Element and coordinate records

────

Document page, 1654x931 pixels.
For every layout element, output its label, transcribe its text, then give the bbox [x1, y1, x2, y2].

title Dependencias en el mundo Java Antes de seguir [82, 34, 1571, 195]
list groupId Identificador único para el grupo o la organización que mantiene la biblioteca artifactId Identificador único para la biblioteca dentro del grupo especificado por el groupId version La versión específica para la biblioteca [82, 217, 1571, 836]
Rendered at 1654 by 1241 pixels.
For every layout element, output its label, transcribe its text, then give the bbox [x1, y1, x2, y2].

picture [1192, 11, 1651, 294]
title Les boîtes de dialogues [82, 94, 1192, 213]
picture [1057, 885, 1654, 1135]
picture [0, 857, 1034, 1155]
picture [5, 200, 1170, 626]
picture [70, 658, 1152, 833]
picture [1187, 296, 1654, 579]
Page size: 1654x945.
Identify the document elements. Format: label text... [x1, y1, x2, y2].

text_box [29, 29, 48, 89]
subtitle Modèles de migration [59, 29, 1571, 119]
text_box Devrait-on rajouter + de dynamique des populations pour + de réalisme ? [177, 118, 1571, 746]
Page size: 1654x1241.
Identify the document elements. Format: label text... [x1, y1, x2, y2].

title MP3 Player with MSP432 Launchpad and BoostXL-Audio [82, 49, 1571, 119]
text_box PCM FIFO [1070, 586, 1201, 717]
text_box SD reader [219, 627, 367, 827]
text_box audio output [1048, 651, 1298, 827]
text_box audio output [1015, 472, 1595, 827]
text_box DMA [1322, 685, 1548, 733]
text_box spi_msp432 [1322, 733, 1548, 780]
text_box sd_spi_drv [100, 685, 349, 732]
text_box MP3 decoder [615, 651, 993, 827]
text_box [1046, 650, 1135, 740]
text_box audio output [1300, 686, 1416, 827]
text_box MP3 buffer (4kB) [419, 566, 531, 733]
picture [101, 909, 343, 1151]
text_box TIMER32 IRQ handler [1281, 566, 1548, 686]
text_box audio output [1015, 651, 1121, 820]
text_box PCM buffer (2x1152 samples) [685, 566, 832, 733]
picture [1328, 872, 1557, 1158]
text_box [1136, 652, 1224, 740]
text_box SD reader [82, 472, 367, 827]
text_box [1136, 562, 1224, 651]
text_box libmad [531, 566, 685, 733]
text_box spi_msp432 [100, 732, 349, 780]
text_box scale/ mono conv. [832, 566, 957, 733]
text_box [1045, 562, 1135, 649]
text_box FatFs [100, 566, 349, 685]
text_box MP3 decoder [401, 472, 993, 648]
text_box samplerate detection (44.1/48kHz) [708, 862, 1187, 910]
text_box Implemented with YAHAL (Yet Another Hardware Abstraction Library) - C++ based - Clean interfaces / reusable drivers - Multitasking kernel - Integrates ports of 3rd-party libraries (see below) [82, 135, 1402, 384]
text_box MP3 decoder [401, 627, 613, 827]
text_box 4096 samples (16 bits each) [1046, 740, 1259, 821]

────

◆ Directive
Rewrite the lines above as a numbered list, omitting any blank lines.

◆ Exercise response
1. Document page, 1654x931 pixels.
2. For every layout element, output its label, transcribe its text, then give the bbox [x1, y1, x2, y2].
3. title Dependencias en el mundo Java Antes de seguir [82, 34, 1571, 195]
4. list groupId Identificador único para el grupo o la organización que mantiene la biblioteca artifactId Identificador único para la biblioteca dentro del grupo especificado por el groupId version La versión específica para la biblioteca [82, 217, 1571, 836]
5. Rendered at 1654 by 1241 pixels.
6. For every layout element, output its label, transcribe its text, then give the bbox [x1, y1, x2, y2].
7. picture [1192, 11, 1651, 294]
8. title Les boîtes de dialogues [82, 94, 1192, 213]
9. picture [1057, 885, 1654, 1135]
10. picture [0, 857, 1034, 1155]
11. picture [5, 200, 1170, 626]
12. picture [70, 658, 1152, 833]
13. picture [1187, 296, 1654, 579]
14. Page size: 1654x945.
15. Identify the document elements. Format: label text... [x1, y1, x2, y2].
16. text_box [29, 29, 48, 89]
17. subtitle Modèles de migration [59, 29, 1571, 119]
18. text_box Devrait-on rajouter + de dynamique des populations pour + de réalisme ? [177, 118, 1571, 746]
19. Page size: 1654x1241.
20. Identify the document elements. Format: label text... [x1, y1, x2, y2].
21. title MP3 Player with MSP432 Launchpad and BoostXL-Audio [82, 49, 1571, 119]
22. text_box PCM FIFO [1070, 586, 1201, 717]
23. text_box SD reader [219, 627, 367, 827]
24. text_box audio output [1048, 651, 1298, 827]
25. text_box audio output [1015, 472, 1595, 827]
26. text_box DMA [1322, 685, 1548, 733]
27. text_box spi_msp432 [1322, 733, 1548, 780]
28. text_box sd_spi_drv [100, 685, 349, 732]
29. text_box MP3 decoder [615, 651, 993, 827]
30. text_box [1046, 650, 1135, 740]
31. text_box audio output [1300, 686, 1416, 827]
32. text_box MP3 buffer (4kB) [419, 566, 531, 733]
33. picture [101, 909, 343, 1151]
34. text_box TIMER32 IRQ handler [1281, 566, 1548, 686]
35. text_box audio output [1015, 651, 1121, 820]
36. text_box PCM buffer (2x1152 samples) [685, 566, 832, 733]
37. picture [1328, 872, 1557, 1158]
38. text_box [1136, 652, 1224, 740]
39. text_box SD reader [82, 472, 367, 827]
40. text_box [1136, 562, 1224, 651]
41. text_box libmad [531, 566, 685, 733]
42. text_box spi_msp432 [100, 732, 349, 780]
43. text_box scale/ mono conv. [832, 566, 957, 733]
44. text_box [1045, 562, 1135, 649]
45. text_box FatFs [100, 566, 349, 685]
46. text_box MP3 decoder [401, 472, 993, 648]
47. text_box samplerate detection (44.1/48kHz) [708, 862, 1187, 910]
48. text_box Implemented with YAHAL (Yet Another Hardware Abstraction Library) - C++ based - Clean interfaces / reusable drivers - Multitasking kernel - Integrates ports of 3rd-party libraries (see below) [82, 135, 1402, 384]
49. text_box MP3 decoder [401, 627, 613, 827]
50. text_box 4096 samples (16 bits each) [1046, 740, 1259, 821]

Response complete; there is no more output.